> TASK OBJECTIVE: Please turn the part of the listing below that opens with the line containing "Experalta Biomelle - BB-крем для лица" and closes with the line containing "Тонирующий BB-крем с" into a Markdown table. Use a Row column for the row number and a Line column for the line, and skip blank lines.

INFORMATION GIVEN below:

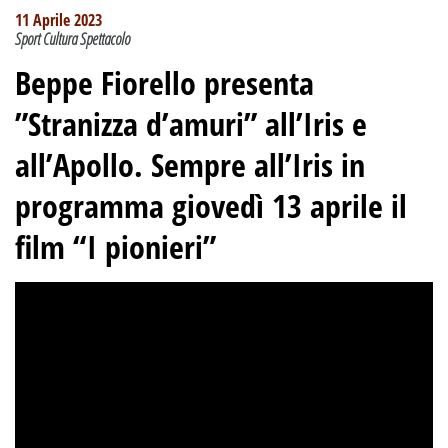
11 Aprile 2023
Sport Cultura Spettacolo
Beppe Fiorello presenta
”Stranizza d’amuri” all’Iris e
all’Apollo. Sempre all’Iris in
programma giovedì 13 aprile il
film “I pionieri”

End of INFORMATION GIVEN.
INFORMATION GIVEN below:

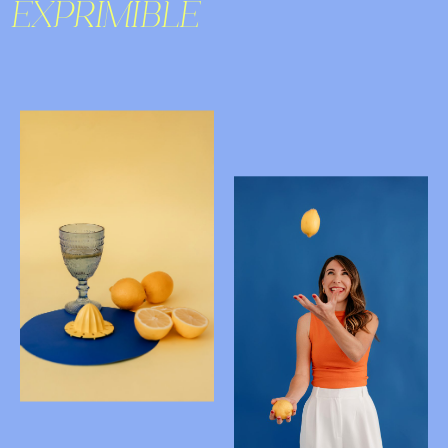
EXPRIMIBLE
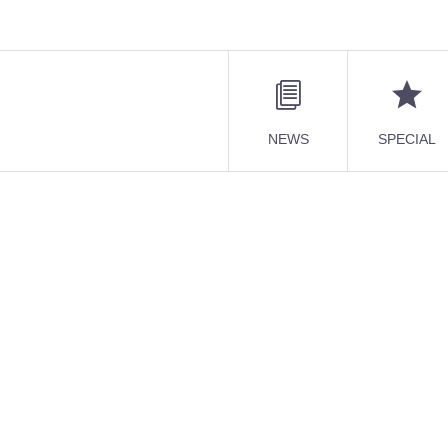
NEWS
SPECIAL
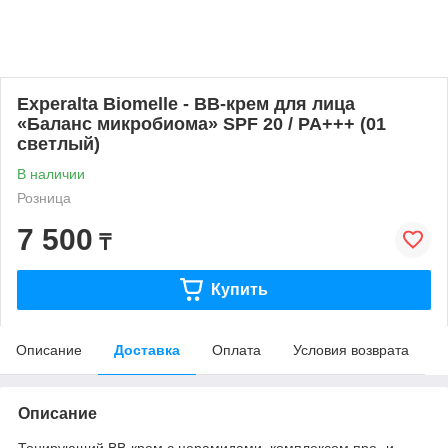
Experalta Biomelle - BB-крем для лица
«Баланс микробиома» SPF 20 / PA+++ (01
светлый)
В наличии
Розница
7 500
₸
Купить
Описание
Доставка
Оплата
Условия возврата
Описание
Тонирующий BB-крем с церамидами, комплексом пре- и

End of INFORMATION GIVEN.

> RESULT BELOW:
| Row | Line |
|---|---|
| 1 | Experalta Biomelle - BB-крем для лица |
| 2 | «Баланс микробиома» SPF 20 / PA+++ (01 |
| 3 | светлый) |
| 4 | В наличии |
| 5 | Розница |
| 6 | 7 500 |
| 7 | ₸ |
| 8 | Купить |
| 9 | Описание |
| 10 | Доставка |
| 11 | Оплата |
| 12 | Условия возврата |
| 13 | Описание |
| 14 | Тонирующий BB-крем с церамидами, комплексом пре- и |